> _Your instructions_:
Extract verbatim every line from the one containing "left knee: (428, 349)" to the final line of the records below, inclusive, and exclude all pictures.

> _Data in this exercise_:
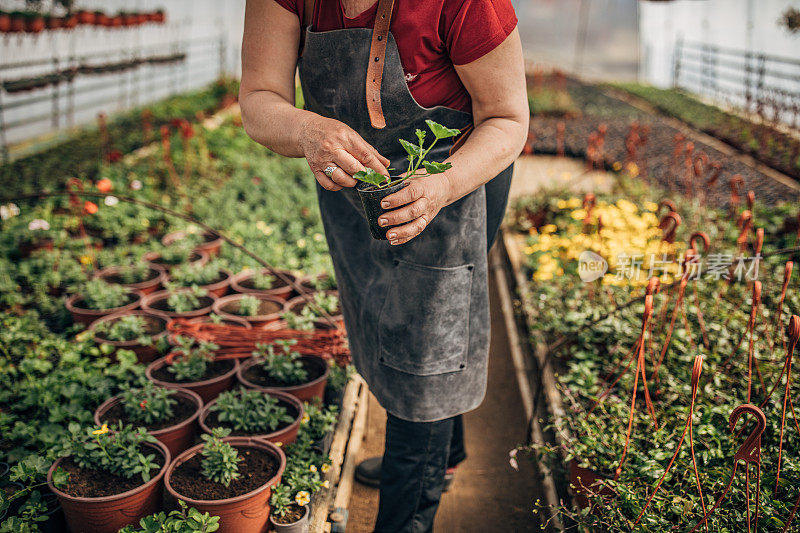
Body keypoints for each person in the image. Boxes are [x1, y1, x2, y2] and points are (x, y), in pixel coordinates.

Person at [240, 0, 528, 530]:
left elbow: (507, 118)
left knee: (428, 349)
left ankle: (406, 510)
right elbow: (259, 99)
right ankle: (438, 459)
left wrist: (442, 185)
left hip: (456, 182)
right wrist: (307, 129)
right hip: (354, 191)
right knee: (381, 315)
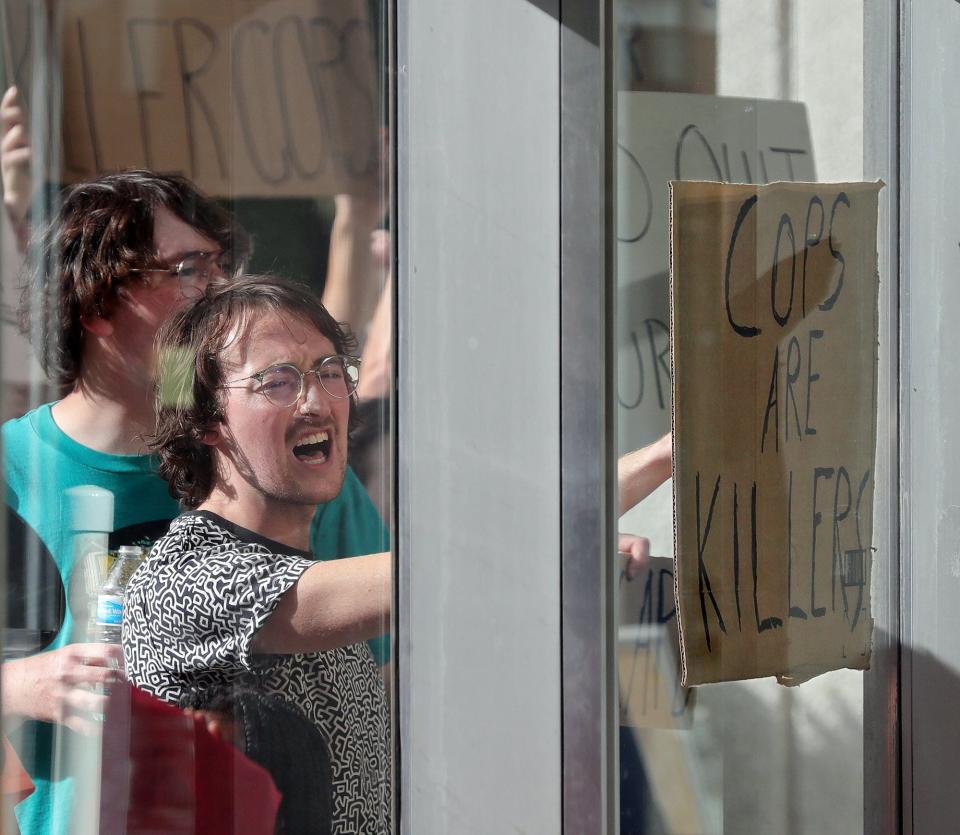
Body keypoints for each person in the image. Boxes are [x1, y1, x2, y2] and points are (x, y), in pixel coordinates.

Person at [0, 169, 387, 835]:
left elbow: (394, 651)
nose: (218, 289)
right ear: (95, 306)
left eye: (219, 264)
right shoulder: (12, 469)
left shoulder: (284, 465)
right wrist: (12, 686)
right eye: (188, 268)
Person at [123, 275, 391, 832]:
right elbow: (427, 579)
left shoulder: (304, 570)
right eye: (279, 382)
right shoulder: (183, 578)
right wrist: (566, 536)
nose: (316, 401)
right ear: (204, 419)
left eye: (330, 372)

> _Solution for this problem_:
left knee: (428, 349)
left ankle: (406, 510)
right elbow: (259, 99)
right ankle: (438, 459)
left wrist: (442, 185)
left hip: (456, 182)
right wrist: (307, 129)
right hip: (354, 191)
right knee: (381, 315)
Body keypoints for each person in the image. Boxes are [x1, y1, x2, y2] and points are (x, y), in pixel coordinates.

Person at [0, 169, 387, 835]:
left elbow: (394, 651)
nose: (218, 289)
right ear: (95, 306)
left eye: (219, 264)
right shoulder: (12, 469)
left shoulder: (284, 465)
right wrist: (12, 686)
right eye: (188, 268)
Person at [123, 275, 391, 832]:
right elbow: (427, 579)
left shoulder: (304, 570)
right eye: (279, 382)
right shoulder: (183, 578)
right wrist: (566, 536)
nose: (316, 401)
right ear: (204, 419)
left eye: (330, 372)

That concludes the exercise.